→ Document text:
□ □ □ □
With respect to your RV question,I know of no vehicles of any type with Cds as high as 1.0.The Volkswagen van of 1951 had Cd 0.75 and with rounding of the sides and roof leading edges,the drag dropped to Cd0.42.
Modern busses have Cds on the order of 0.20.With sculpting of the rear roof-line,and sides,that number can be reduced to Cd0.16.
18-wheelers of the 1970s,with Cd0.85 can and have been lowered to 0.24.
As far as formulas which would solve for the various forces as you would encounter on a real road ( curves,hills,wind spectra,temperature and weather variations,etc.),would require partial differential equations simultaneously solving for all those variables,something the big-boys won't even attempt.
If you want to get a "feel" for what's possible,use the force equation Trebuchet provided for the aero portion.Think straight and level roads,with no wind or very light wind and no cross-wind.That will get you out of a lot of calculus and trig.
The following will give you some extra things to consider:
Any testing is conducted only after 30-minutes of continuous driving
at 50-mph ( to get everything up to equilibrium temps).
70-degrees F is considered "COLD',and testing below this temp can be problematic.
Air drag varies directly as a function of frontal area ( reduce area 50% drag is reduced 50%).
Air drag varies directly with Cd ( cut your Cd in half and you've cut your drag in half).
Aero drag force varies as the square of the velocity.
The power to overcome aero drag varies as the cube of the velocity.
□ □ □ □
→ Task set:
(a) In the forum reply on vehicle aerodynamic drag, what drag coefficient did the 1951 Volkswagen van have before its sides and roof leading edges were rounded?
(b) Carry the forum reply on vehicle aerodynamic drag forward from its final line, adding further points for the reader to consider.

→ Information shown:
□ □ □ □
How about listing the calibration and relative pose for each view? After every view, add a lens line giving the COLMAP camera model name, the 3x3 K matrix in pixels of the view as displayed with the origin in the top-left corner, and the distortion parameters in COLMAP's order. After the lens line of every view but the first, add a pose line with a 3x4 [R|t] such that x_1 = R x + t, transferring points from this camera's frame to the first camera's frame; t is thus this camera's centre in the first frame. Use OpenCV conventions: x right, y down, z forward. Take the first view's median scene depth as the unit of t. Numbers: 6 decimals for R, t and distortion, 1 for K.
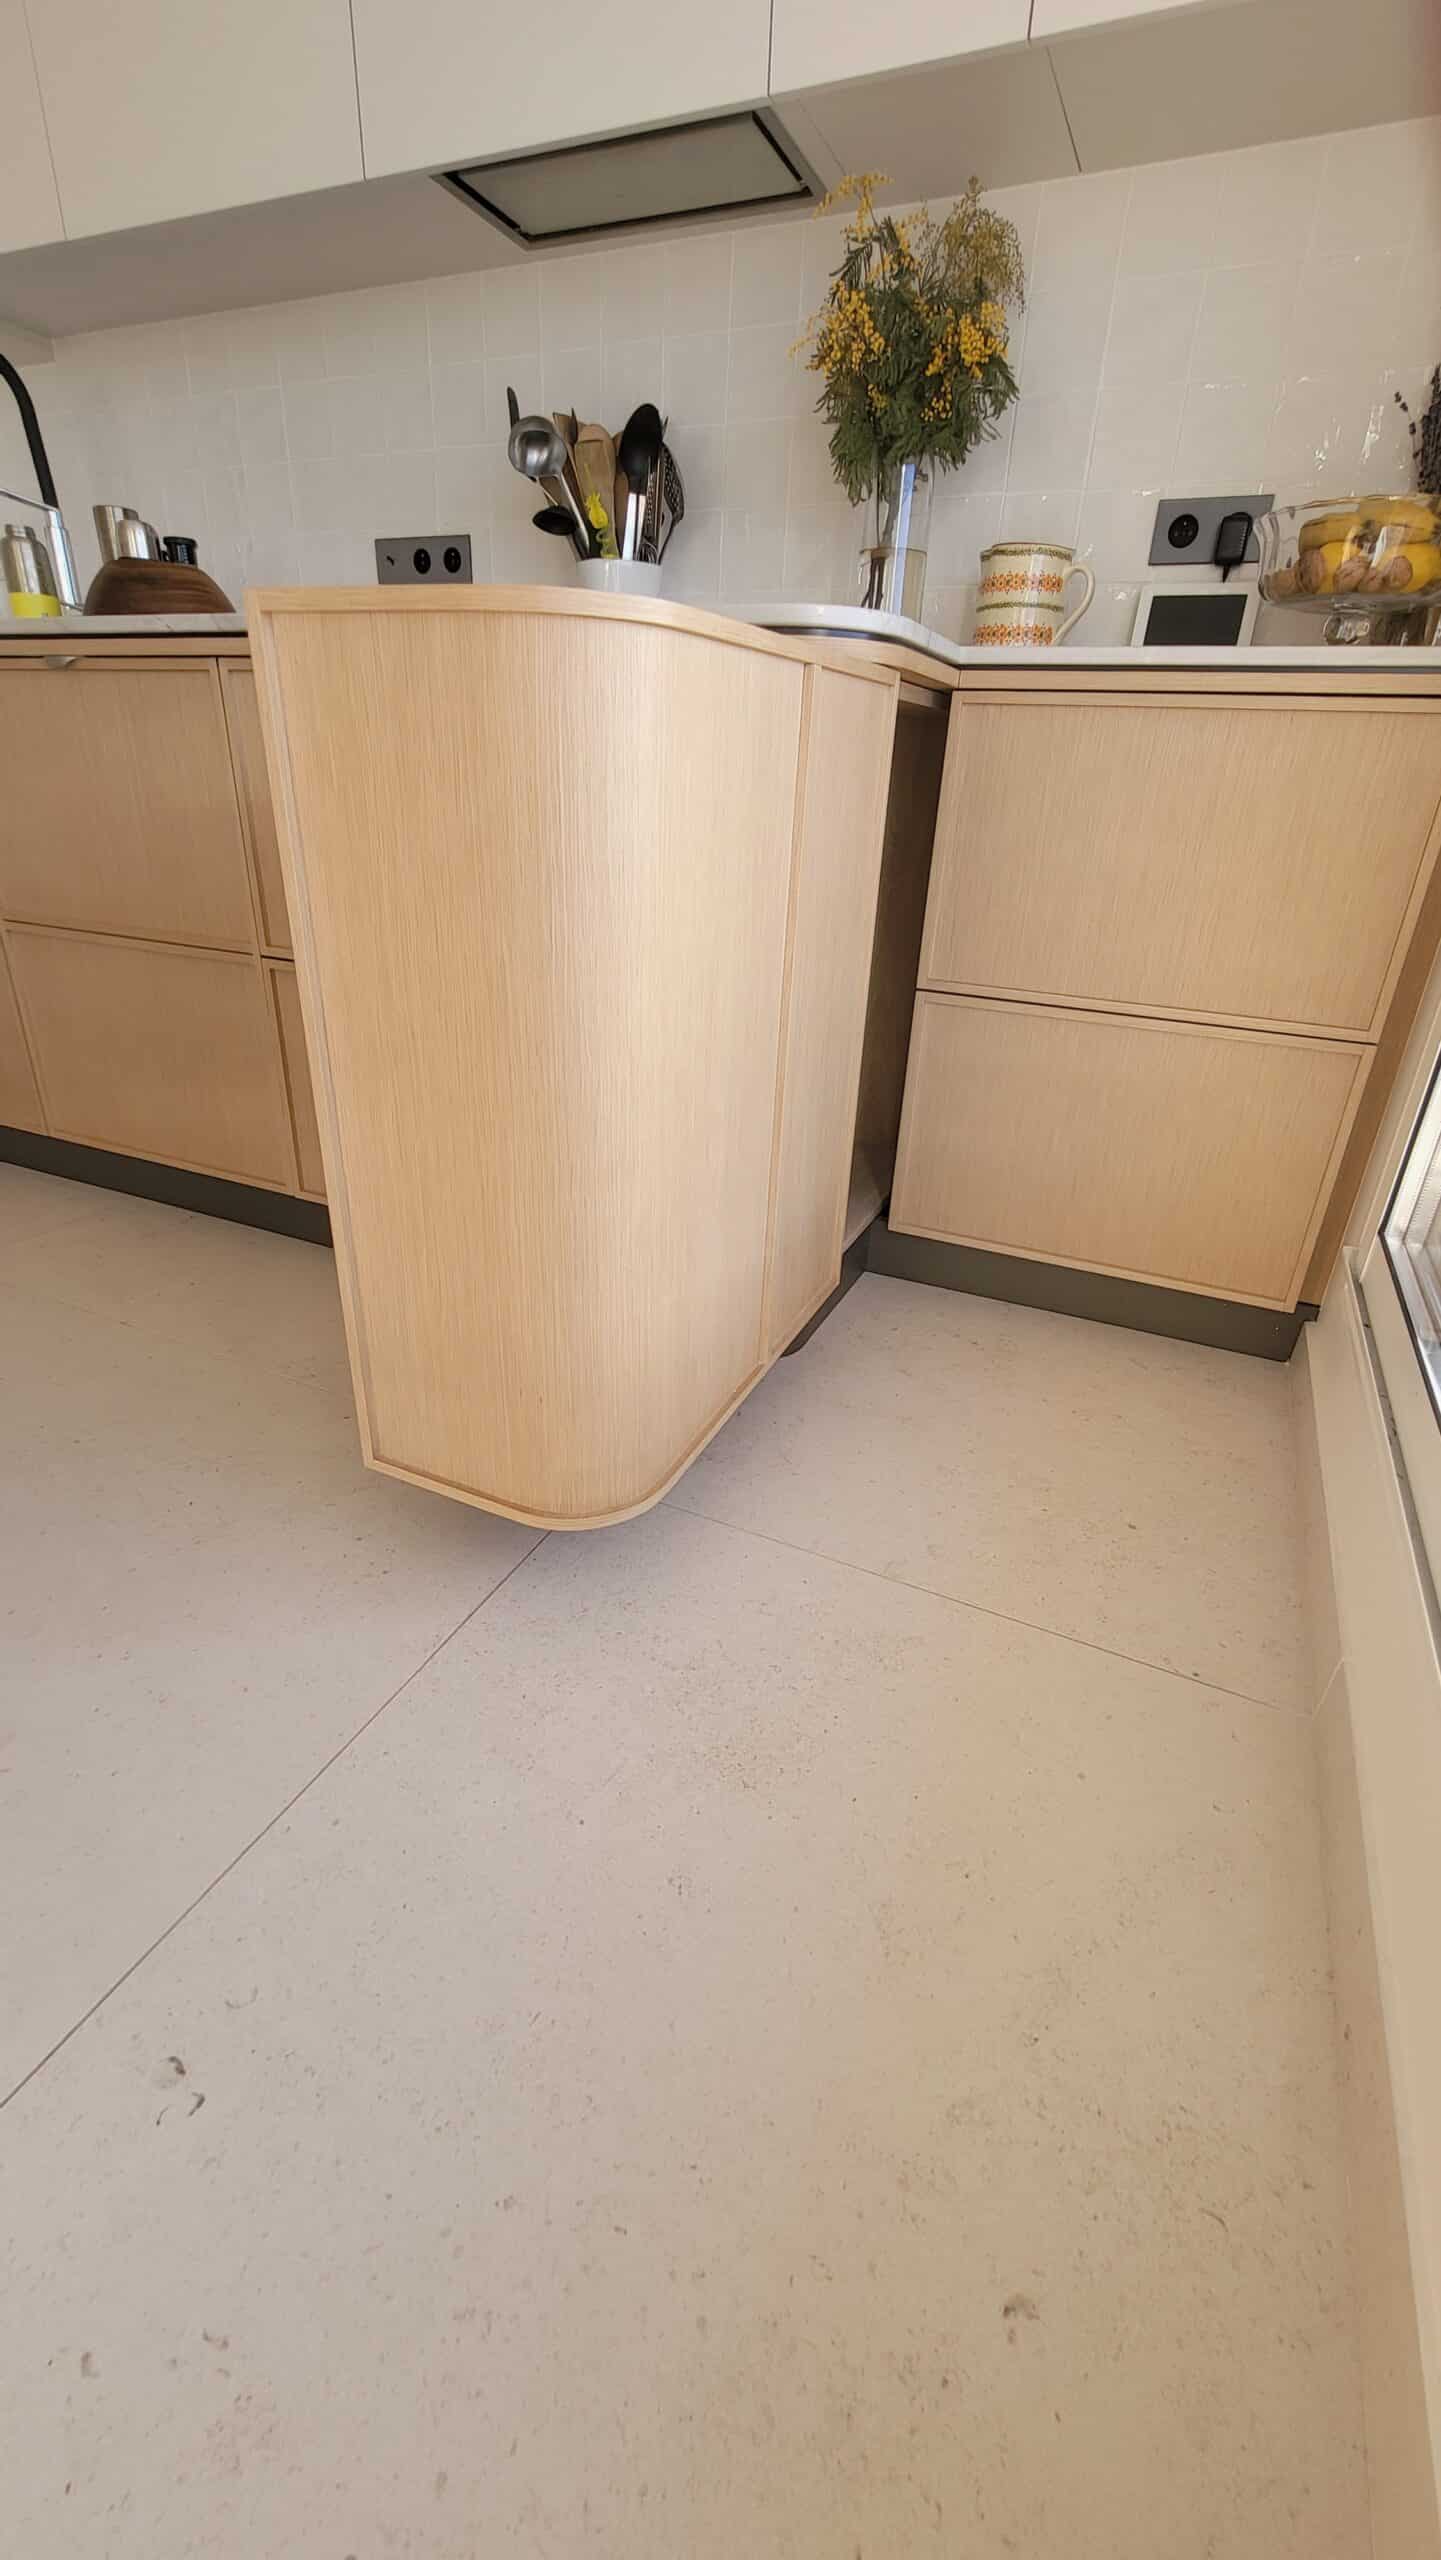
lens RADIAL K [[1032.6, 0, 725.8], [0, 1032.6, 1267.3], [0, 0, 1]] dist [-0.001290, 0.000027]
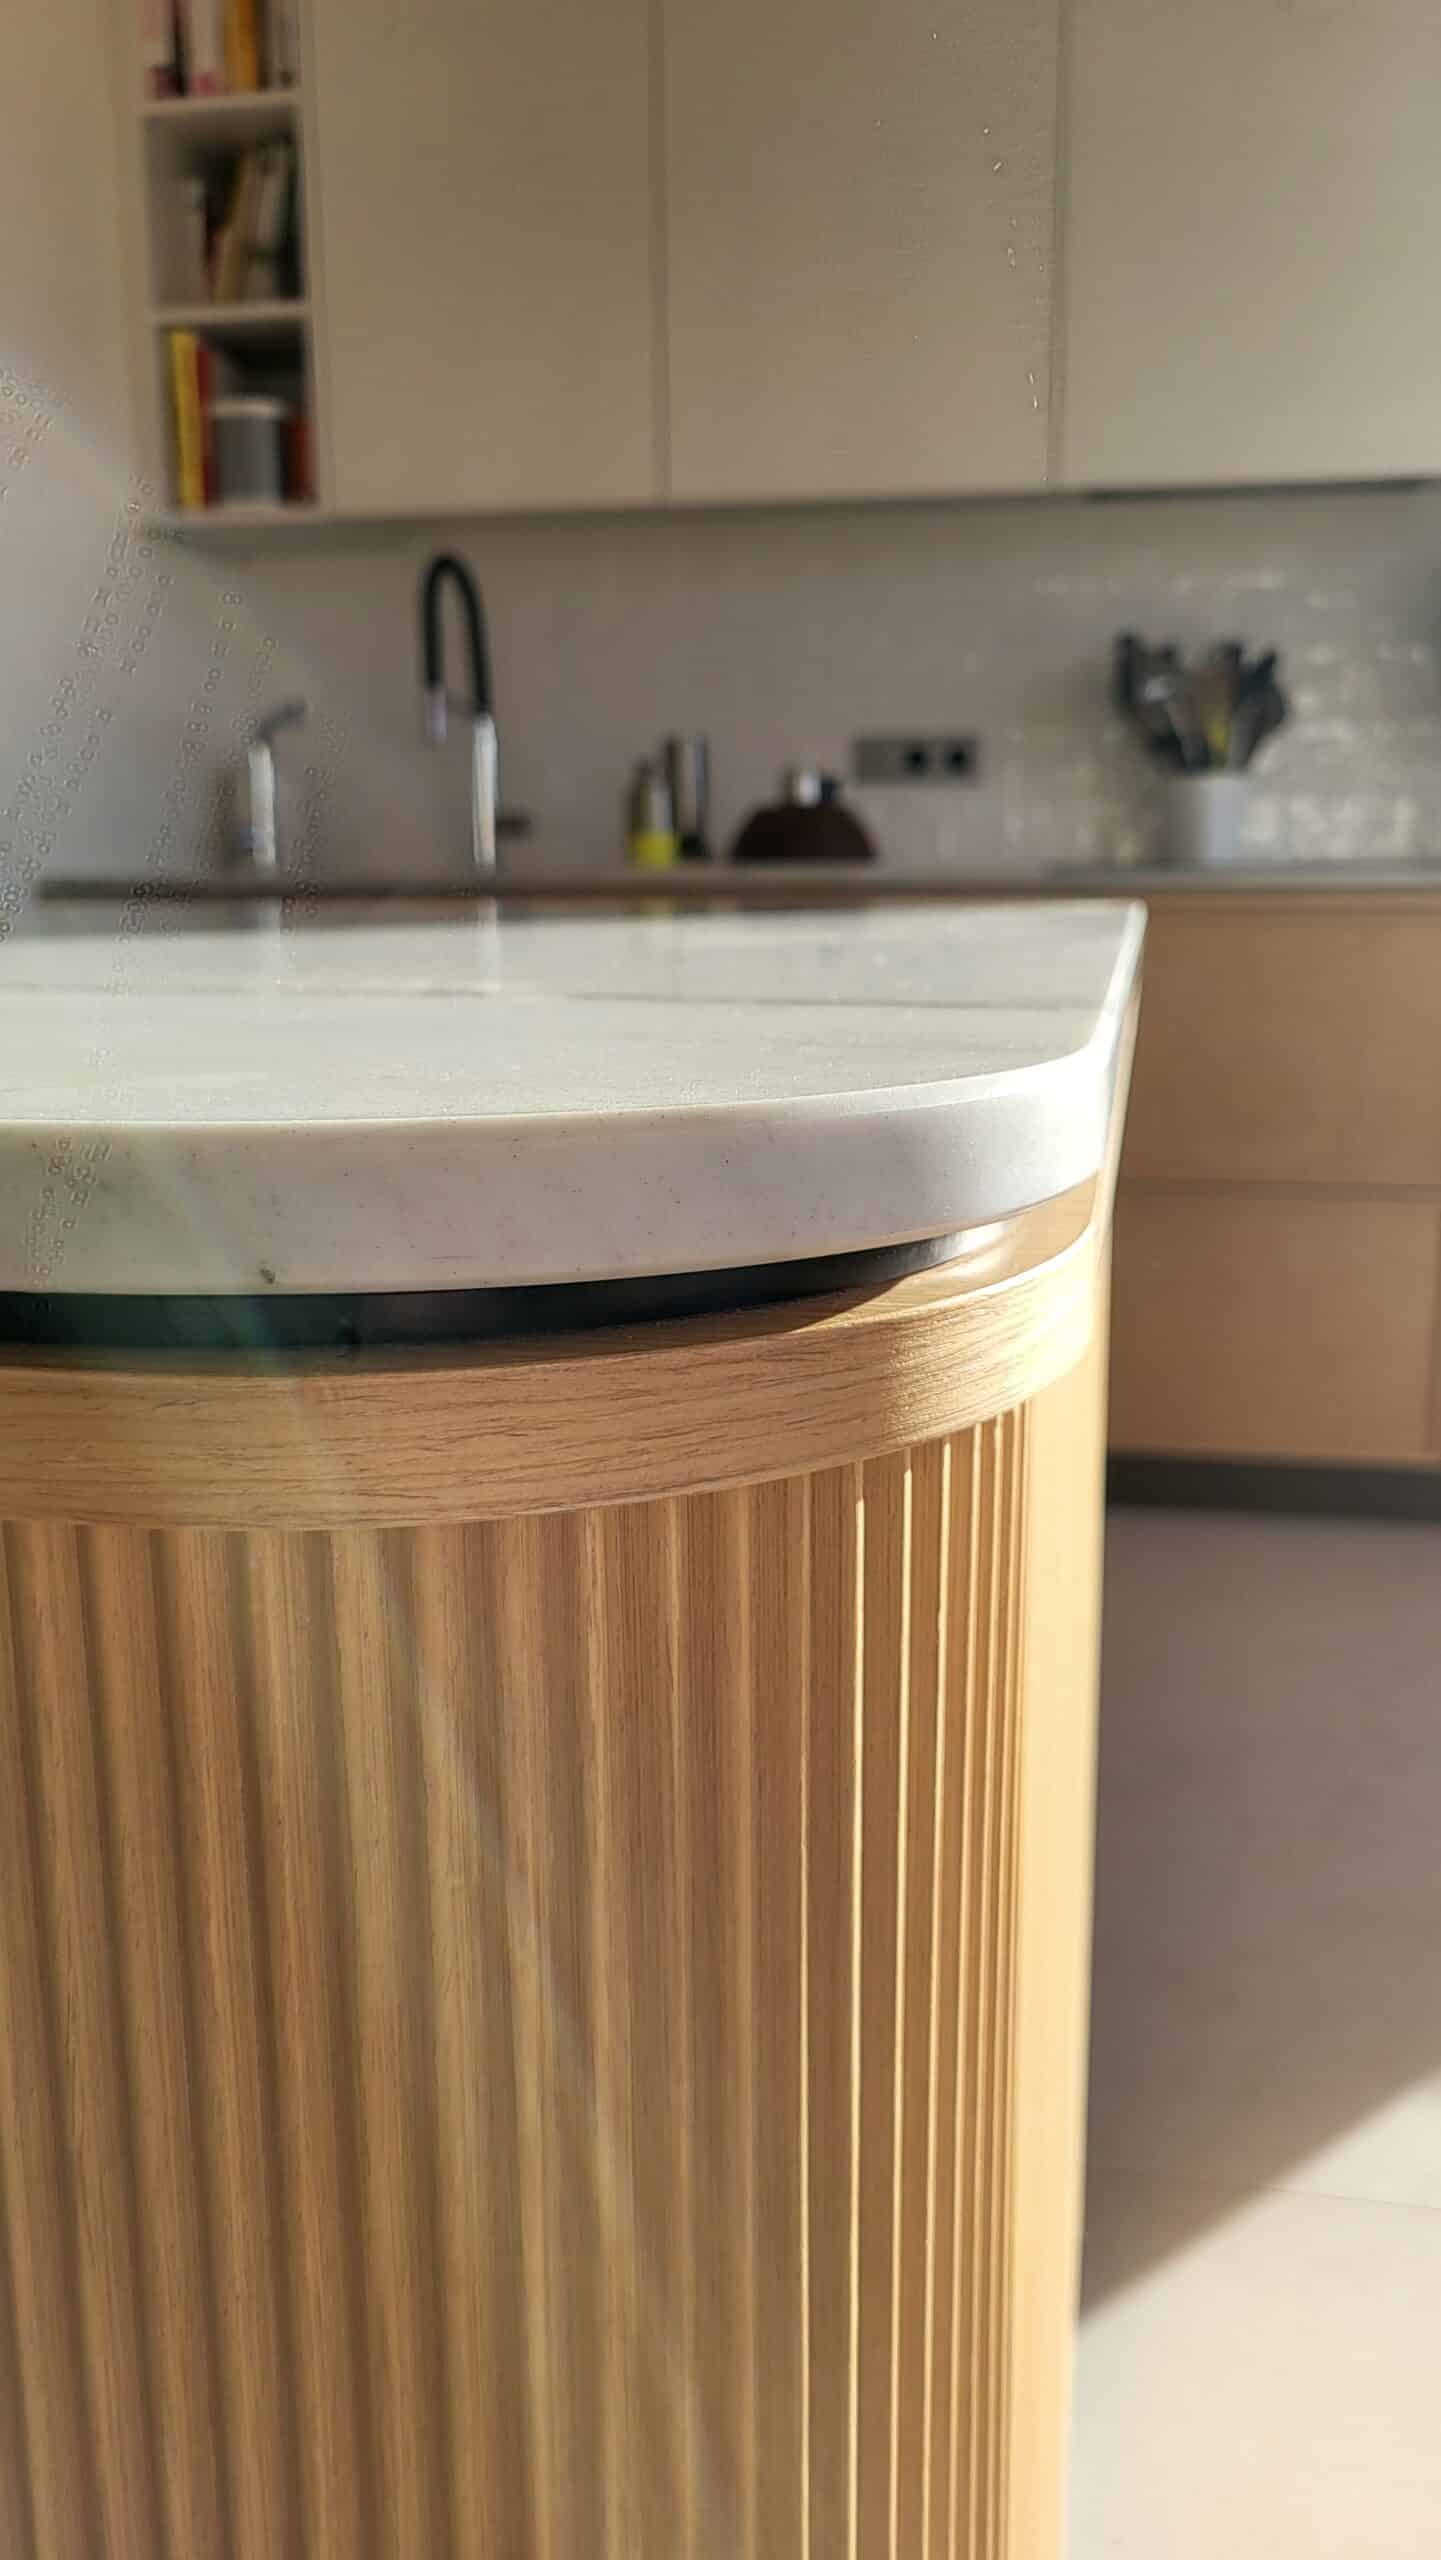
lens RADIAL K [[1953.3, 0, 720.5], [0, 1953.3, 1280.0], [0, 0, 1]] dist [-0.005875, -0.008787]
pose [[0.973138, -0.096761, 0.208902, -1.183158], [0.140612, 0.968285, -0.206522, 0.120557], [-0.182293, 0.230349, 0.955881, -0.687514]]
□ □ □ □
→ Response list:
(a) Cd 0.75

(b)
MPG can vary 14% depending on your rate of acceleration.
It takes 6X more fuel to accelerate a car from a dead stop than it does from 2-mph.
A 3% uphill grade can cost you 32% mpg.
A 7% grade can cost you 55% mpg.
Wet roads can cost a full mpg.-
Optimum mpg will occur at about 30-mph.-
At 40-mph you'll lose 11%.
At 50-mph you lose 20%.-
At 60-mph/ 31%.
70-mph/41%.-
80-mph/52%.
From 70-degreesF,driving 50-mph at 50-degrees F will cost you 5% mpg.
Driving at 20-degrees F will cost you 11% mpg.
Also,a stuck-open thermostat can cost you 7% mpg.-
Stop-and go driving can cost you 50% mpg.
Fluctuating between 40 and 45-mph can cost 1-mpg.
A 1-mile trip versus a 40-mile trip will cost you 75% mpg.
A 10% change in weight can effect mpg by 4.3%(urban),2.4%(@70-mph).
For an 18-mph tailwind,you gain 19% mpg HWY.For 18-mph crosswind you lose 2%,and for a 18-mph headwind,you lose 17%.
Think about these things,and if you want to go "deeper" we'll steer you into the big calculations. Happy noodling!